## Dataset entries

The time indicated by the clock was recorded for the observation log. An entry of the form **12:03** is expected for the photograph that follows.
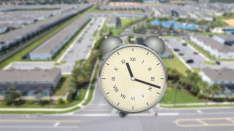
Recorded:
**11:18**
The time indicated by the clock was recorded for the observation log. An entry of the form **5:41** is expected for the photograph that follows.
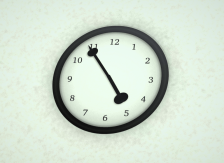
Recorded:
**4:54**
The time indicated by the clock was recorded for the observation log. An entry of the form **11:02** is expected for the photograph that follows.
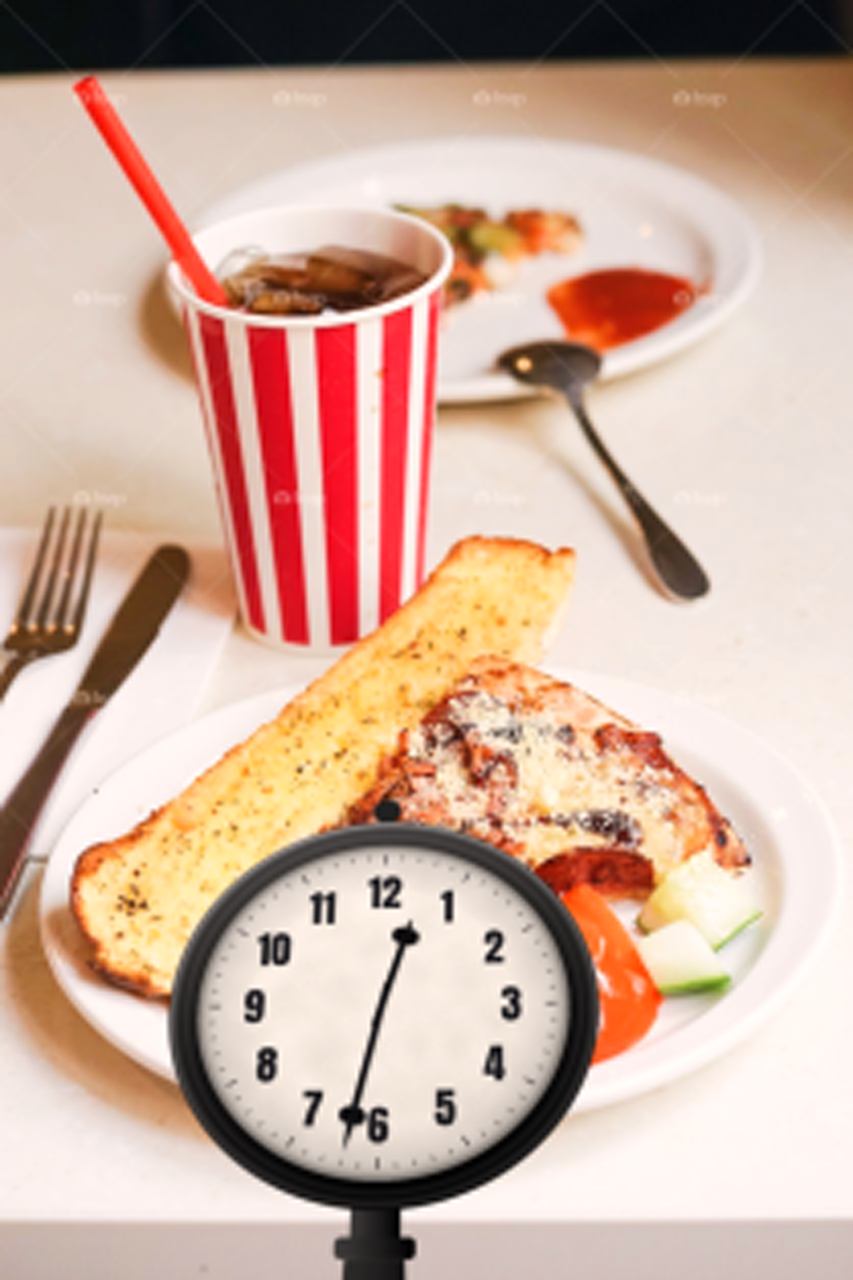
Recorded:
**12:32**
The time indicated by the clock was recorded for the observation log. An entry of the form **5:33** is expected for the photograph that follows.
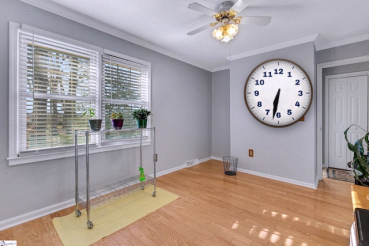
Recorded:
**6:32**
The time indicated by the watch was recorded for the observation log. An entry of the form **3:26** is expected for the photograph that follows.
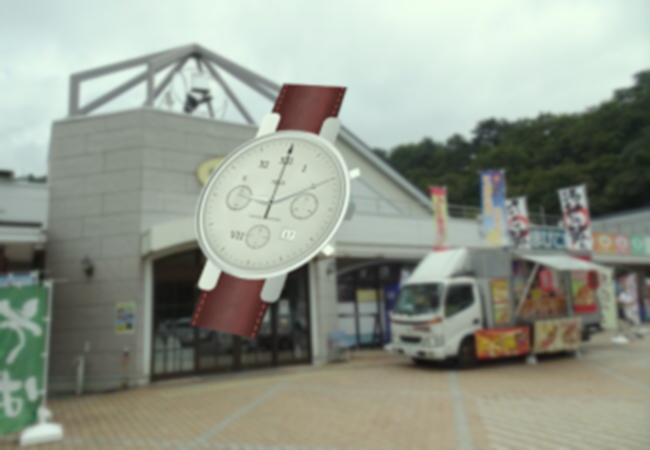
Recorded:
**9:10**
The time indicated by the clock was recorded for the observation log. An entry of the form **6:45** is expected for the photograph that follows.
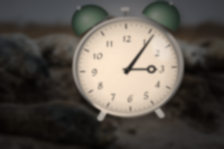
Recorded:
**3:06**
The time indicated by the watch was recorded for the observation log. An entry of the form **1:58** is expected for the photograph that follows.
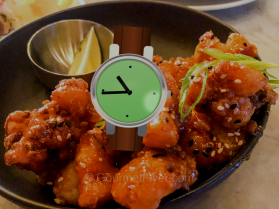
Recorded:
**10:44**
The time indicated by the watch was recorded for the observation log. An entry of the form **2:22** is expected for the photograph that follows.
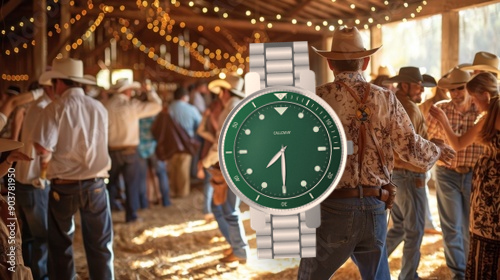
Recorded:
**7:30**
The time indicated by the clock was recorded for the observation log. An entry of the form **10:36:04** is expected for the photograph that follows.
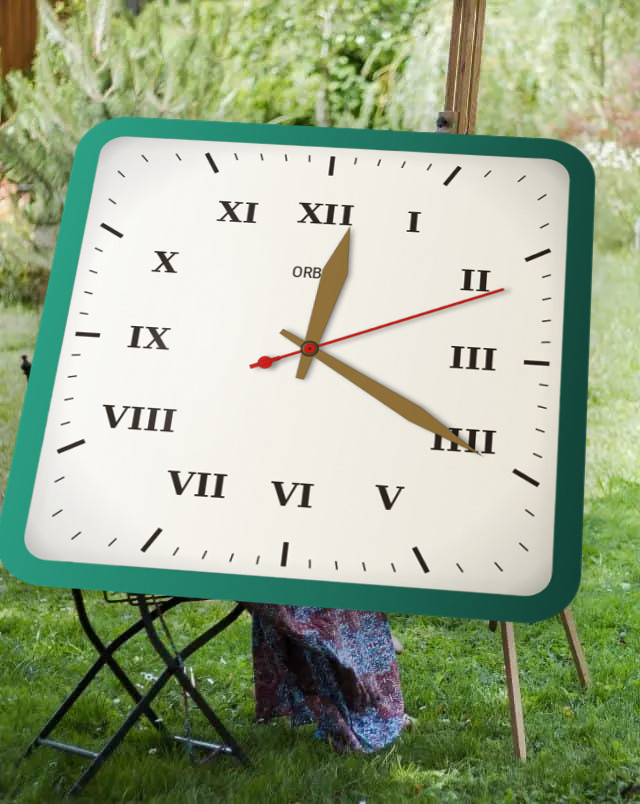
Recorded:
**12:20:11**
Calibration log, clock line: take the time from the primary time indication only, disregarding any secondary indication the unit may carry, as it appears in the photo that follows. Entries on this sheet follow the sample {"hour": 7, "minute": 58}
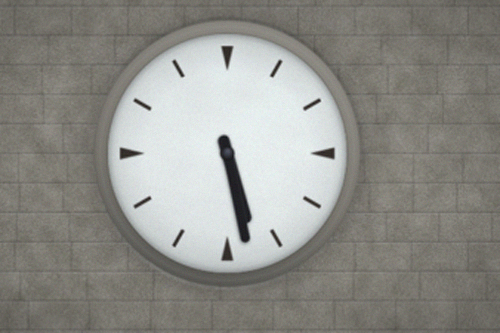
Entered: {"hour": 5, "minute": 28}
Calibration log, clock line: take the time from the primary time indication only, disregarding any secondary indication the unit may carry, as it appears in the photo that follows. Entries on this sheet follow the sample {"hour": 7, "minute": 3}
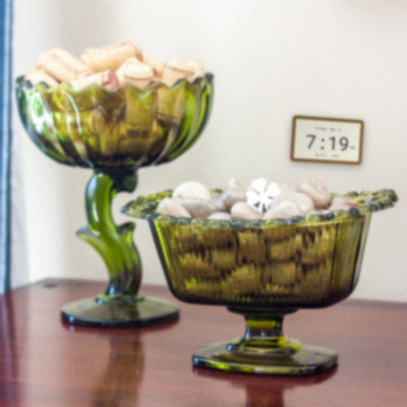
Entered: {"hour": 7, "minute": 19}
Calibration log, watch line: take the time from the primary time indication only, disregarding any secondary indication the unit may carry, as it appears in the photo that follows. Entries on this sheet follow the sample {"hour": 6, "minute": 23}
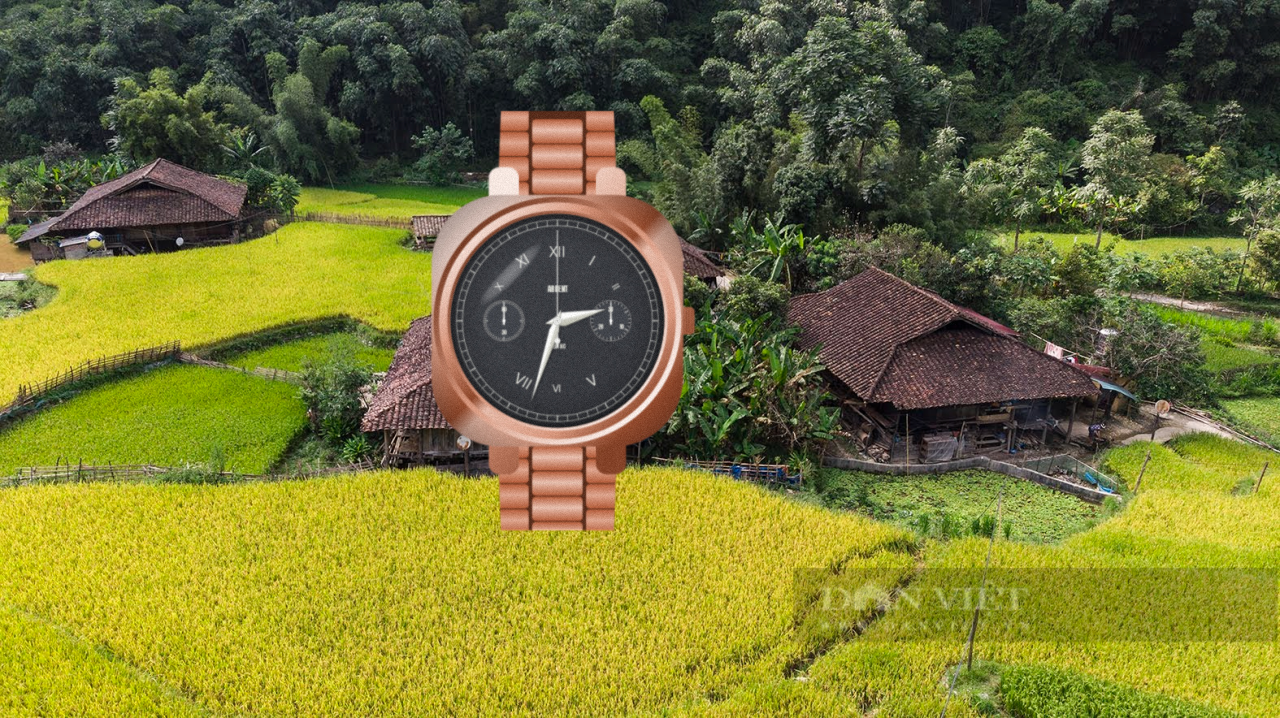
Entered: {"hour": 2, "minute": 33}
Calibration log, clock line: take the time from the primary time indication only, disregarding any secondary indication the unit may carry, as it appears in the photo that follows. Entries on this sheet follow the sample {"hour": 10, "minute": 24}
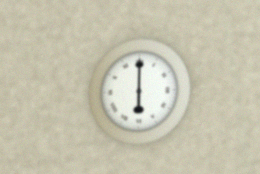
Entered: {"hour": 6, "minute": 0}
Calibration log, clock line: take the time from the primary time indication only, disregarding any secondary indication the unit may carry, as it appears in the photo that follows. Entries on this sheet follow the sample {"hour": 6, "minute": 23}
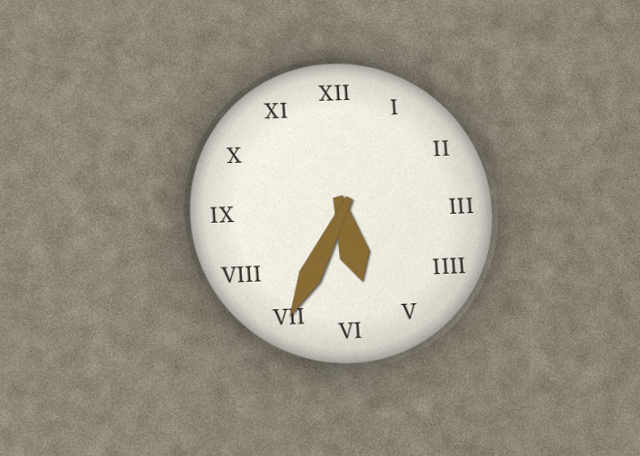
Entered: {"hour": 5, "minute": 35}
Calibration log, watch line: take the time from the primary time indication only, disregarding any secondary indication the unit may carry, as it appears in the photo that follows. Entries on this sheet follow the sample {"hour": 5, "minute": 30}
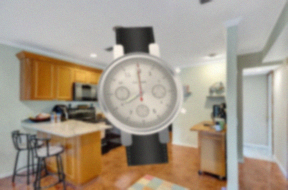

## Work required
Gather every line from the rows above that contains the word "appears", and copy each one in full.

## Final result
Calibration log, clock line: take the time from the primary time indication only, disregarding any secondary indication the unit may carry, as it appears in the photo that follows. Entries on this sheet follow the sample {"hour": 7, "minute": 58}
Calibration log, clock line: take the time from the primary time indication only, disregarding any secondary indication the unit may carry, as it appears in the photo that follows. Entries on this sheet follow the sample {"hour": 7, "minute": 3}
Calibration log, watch line: take the time from the primary time indication only, disregarding any secondary indication the unit may carry, as it appears in the photo that follows. Entries on this sheet follow the sample {"hour": 6, "minute": 23}
Calibration log, clock line: take the time from the primary time indication only, disregarding any secondary indication the unit may carry, as it appears in the photo that follows. Entries on this sheet follow the sample {"hour": 10, "minute": 24}
Calibration log, clock line: take the time from the primary time indication only, disregarding any secondary indication the unit may carry, as it appears in the photo that follows. Entries on this sheet follow the sample {"hour": 6, "minute": 23}
Calibration log, watch line: take the time from the primary time indication only, disregarding any secondary indication the unit may carry, as it appears in the photo that follows. Entries on this sheet follow the sample {"hour": 5, "minute": 30}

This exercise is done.